My friends Pat and Bill always had a Thursday night date. They regularly scheduled a babysitter to watch their children and took a few hours each week just to celebrate each other. They might go out to dinner or find a movie to watch. Sometimes they just drove around and talked. They were certain that this routine kept their love and affection for one another alive even through difficult times. 

The visits to my grandmother’s house every single Friday night of my childhood kept me going and made me certain that I was never alone. I loved those raucous evenings with my cousins. The sound of my aunts and uncles arguing over poker games in a smoke filled room still make me smile. The vision of my grandmother with her enamel cups of sugary coffee is one of the most wonderful memories that I have. 

My mother saw to it that we went to church every single Sunday. The people in our parish were my extended family as far as I was concerned. Many of them are still very much part of my life. I always understood that they were good folks upon who I would be able to count in even the most horrific times. 

I suppose that we humans enjoy adventure, but most of us need a bit of order as well. It is a kind of safety net, a way of reminding ourselves that ultimately everything is probably going to be okay. I suspect that the lack of fixed way of doing things is part of the reason that so many are confused and depressed these days. Having to constantly switch gears and adapt to new protocols can be daunting, but in reality doing so is a part of life. Nothing ever stays exactly the same. Those who know how and when it is time to change are the healthy and happy ones among us. It really is possible to be adventurous while clinging to beloved ways of doing things.

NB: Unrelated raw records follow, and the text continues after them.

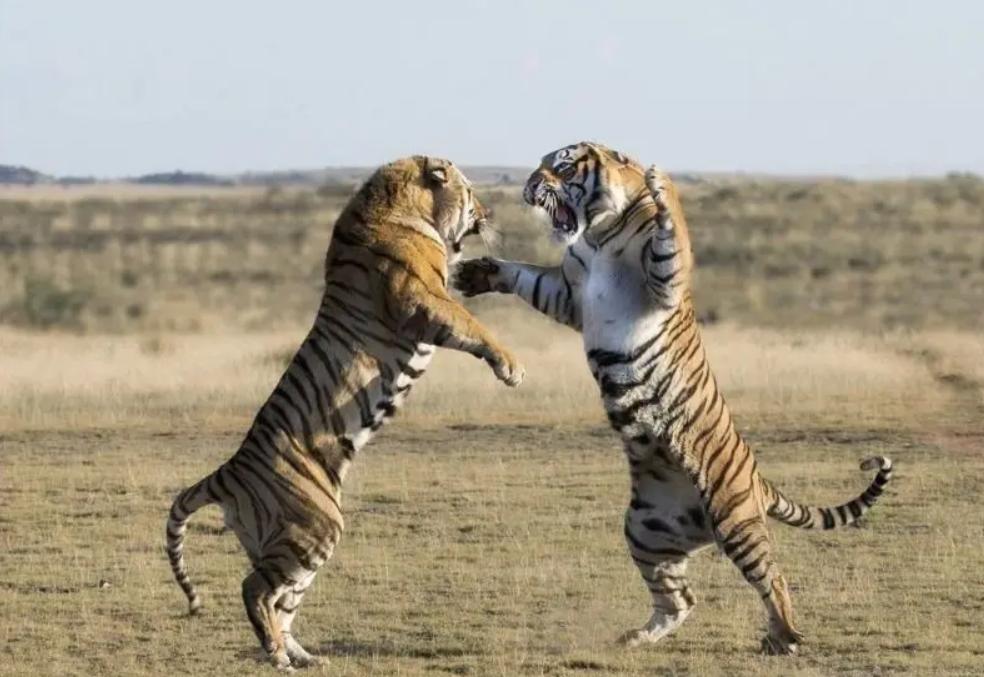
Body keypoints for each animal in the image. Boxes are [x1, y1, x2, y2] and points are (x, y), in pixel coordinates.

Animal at [166, 155, 524, 671]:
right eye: (471, 191)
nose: (490, 211)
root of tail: (228, 470)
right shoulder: (421, 300)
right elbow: (473, 325)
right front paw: (510, 367)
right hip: (316, 526)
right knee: (255, 589)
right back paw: (277, 656)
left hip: (293, 542)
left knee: (282, 601)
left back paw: (303, 656)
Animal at [452, 141, 893, 655]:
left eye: (561, 165)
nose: (528, 183)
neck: (597, 234)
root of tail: (756, 479)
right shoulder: (567, 293)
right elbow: (528, 277)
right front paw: (477, 272)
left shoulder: (661, 279)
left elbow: (673, 233)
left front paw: (662, 183)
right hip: (645, 529)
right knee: (680, 599)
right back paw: (637, 637)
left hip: (733, 519)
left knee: (773, 579)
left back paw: (784, 637)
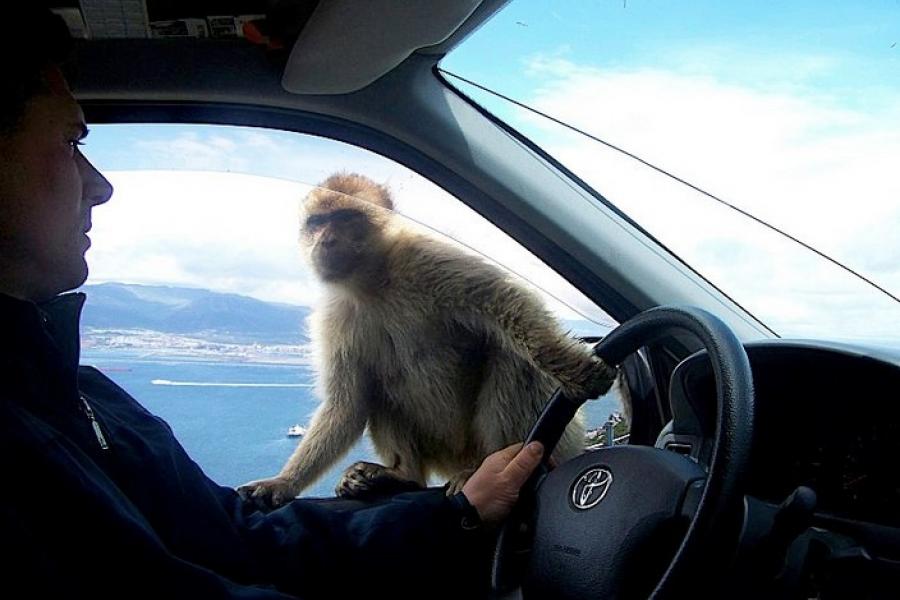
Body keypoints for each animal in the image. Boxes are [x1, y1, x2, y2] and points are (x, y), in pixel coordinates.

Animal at [236, 172, 624, 506]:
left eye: (346, 217)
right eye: (317, 222)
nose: (325, 239)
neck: (372, 283)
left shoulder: (424, 257)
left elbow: (506, 303)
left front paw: (574, 368)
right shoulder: (335, 318)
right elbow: (348, 403)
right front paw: (284, 482)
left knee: (511, 358)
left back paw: (489, 467)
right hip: (437, 449)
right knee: (379, 389)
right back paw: (403, 474)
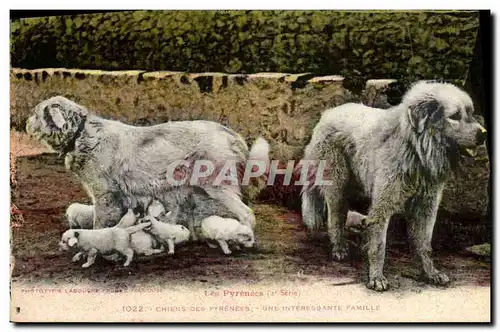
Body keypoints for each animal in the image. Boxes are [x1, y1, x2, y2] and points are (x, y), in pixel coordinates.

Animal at [300, 81, 488, 292]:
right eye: (455, 116)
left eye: (471, 112)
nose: (483, 135)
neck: (415, 148)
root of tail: (328, 113)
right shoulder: (383, 205)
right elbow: (379, 246)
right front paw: (376, 277)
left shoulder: (426, 207)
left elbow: (424, 244)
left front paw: (430, 273)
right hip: (337, 185)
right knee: (335, 218)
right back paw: (339, 248)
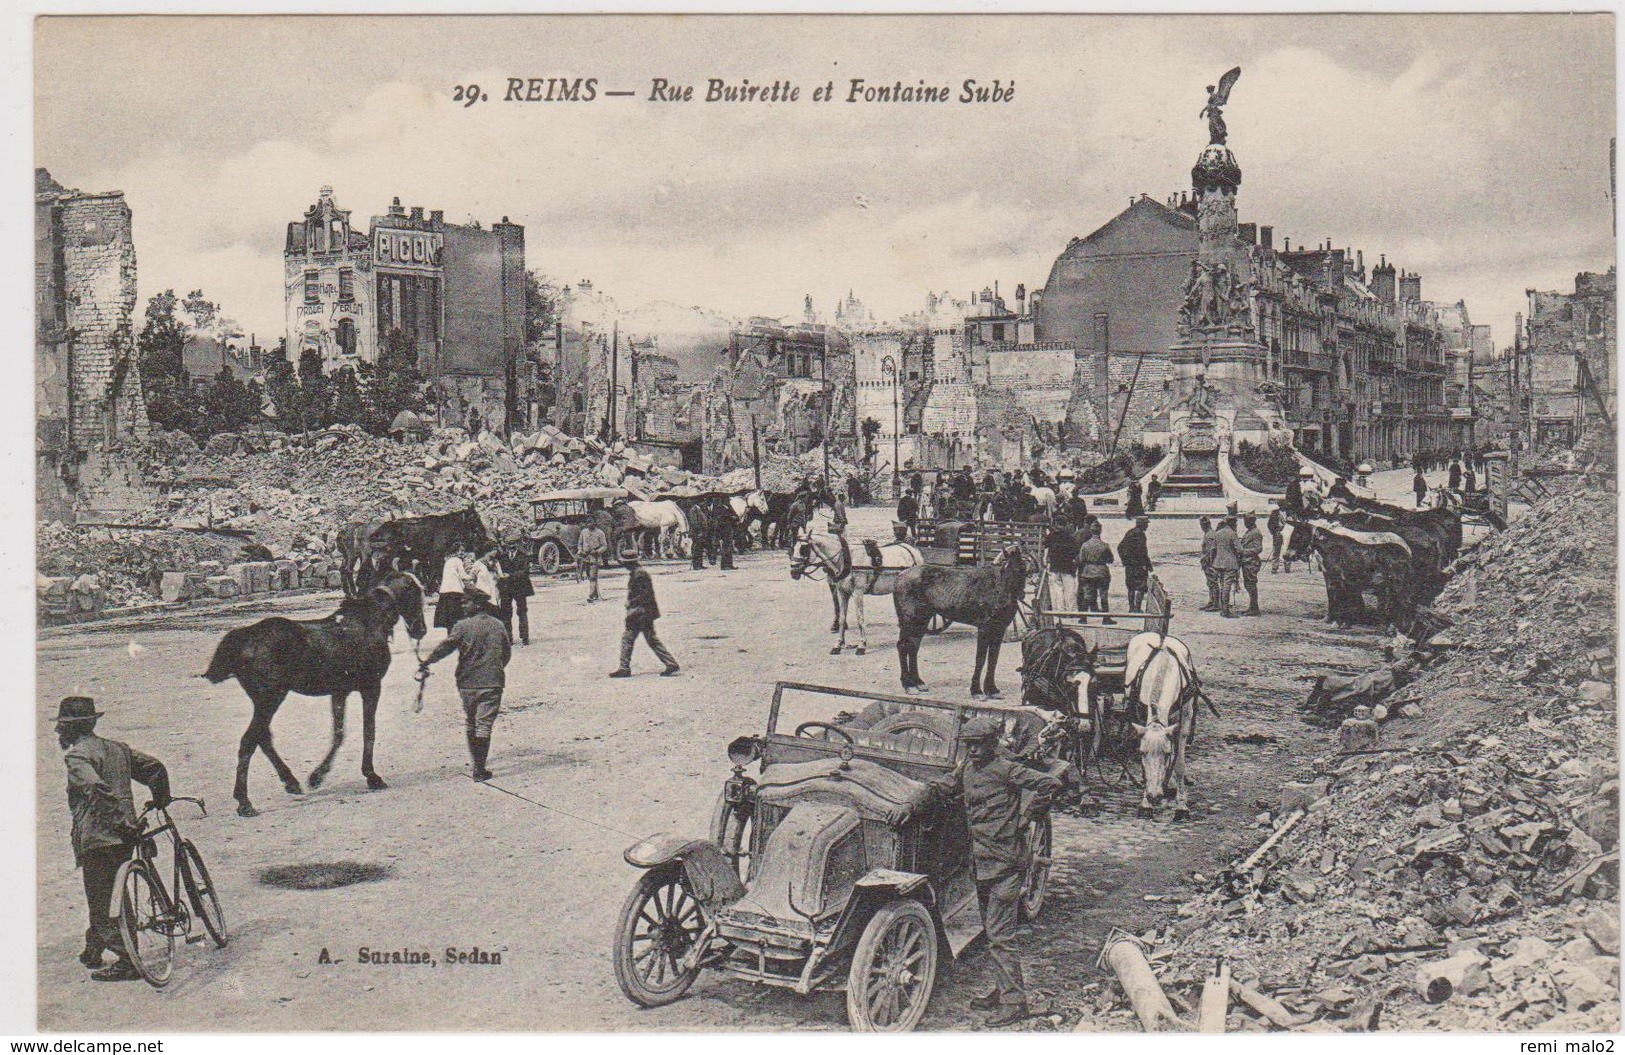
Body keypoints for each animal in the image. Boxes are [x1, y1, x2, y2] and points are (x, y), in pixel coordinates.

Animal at [201, 568, 425, 816]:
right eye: (418, 594)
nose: (421, 630)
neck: (368, 622)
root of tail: (246, 637)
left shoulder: (340, 691)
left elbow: (339, 733)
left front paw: (317, 777)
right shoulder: (371, 687)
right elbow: (369, 731)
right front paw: (372, 777)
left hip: (264, 701)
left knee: (263, 738)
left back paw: (290, 782)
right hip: (270, 699)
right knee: (249, 741)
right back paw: (245, 802)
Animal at [789, 529, 923, 653]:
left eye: (803, 549)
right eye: (792, 549)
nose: (793, 573)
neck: (846, 559)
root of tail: (913, 550)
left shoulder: (857, 593)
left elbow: (860, 618)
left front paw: (862, 645)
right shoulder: (843, 592)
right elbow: (842, 618)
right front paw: (838, 644)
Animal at [890, 542, 1027, 698]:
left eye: (1024, 569)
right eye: (1006, 568)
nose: (1019, 596)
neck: (997, 587)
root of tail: (900, 576)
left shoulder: (999, 629)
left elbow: (993, 658)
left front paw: (992, 690)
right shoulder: (984, 628)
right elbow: (981, 658)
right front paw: (977, 691)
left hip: (922, 620)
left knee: (913, 647)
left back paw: (918, 683)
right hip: (910, 620)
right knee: (903, 646)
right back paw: (908, 685)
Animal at [1124, 630, 1202, 819]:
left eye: (1166, 754)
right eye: (1142, 752)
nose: (1153, 796)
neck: (1163, 669)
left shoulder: (1184, 719)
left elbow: (1179, 762)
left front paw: (1181, 804)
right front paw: (1145, 803)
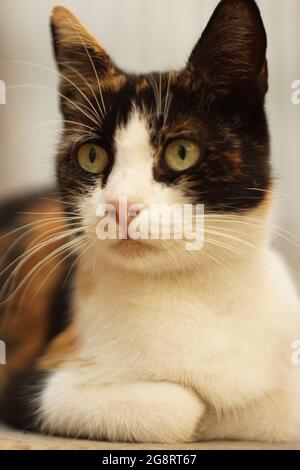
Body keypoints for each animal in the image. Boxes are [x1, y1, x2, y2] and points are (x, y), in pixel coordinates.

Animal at [0, 0, 298, 442]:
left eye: (181, 152)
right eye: (92, 156)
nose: (121, 206)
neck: (188, 290)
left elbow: (278, 404)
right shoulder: (25, 382)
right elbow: (183, 406)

I saw a post about a famous athlete who was spotted with a phone that had a cracked screen. When asked why he did not just get another one, given that he earns enough to have almost anything he might want, his answer was that he did not desire his fame and fortune to be used for luxuries that he did not really need. He preferred instead to share his wealth with others who are suffering. He insisted that he was going to continue to follow the frugal ways that he had always lived 

I remember reading that Katherine Hepburn lived for most of her adult life in the same small apartment in New York City. She might easily that found a bigger and more modern place, but she saw no reason to do so. She was comfortable and liked her neighbors. Her home was a place of solace for her. She could see no reason to rock the boat just to impress others with her wealth. 

As a teacher I found that my students liked a semblance of order in the classroom. They wanted me to list the date, the objectives for the lesson and the homework in the exact same place every day. They liked that I had a designated area for turning in work. They appreciated that I graded papers quickly and gave them an updated average each Monday. They knew what to expect and it brought them a sense of well being. Given that many of them were living in highly dysfunctional conditions at home, my little corner of the school was a kind of refuge for them. 

Boring can sometimes be very nice. Schedules provide us with a sense of continuity. The world seems to be spinning off of its axis these days and most of us are weary. So maybe it’s time to find little things that bring us a sense of control. What that is will be different for everyone, but always important. Read that book for an hour each day. Have that meal around the table. Have bedtime routines for everyone. Eat ice cream on Sunday. 

We have to take care of ourselves and the people that we love. We may not get what we want, when we want it, for the price we wish to pay, but we might have that little slice of peace. Routine provide us with the patience that we need in these times. Adjust, adapt and then choose something to do regularly that makes you happy.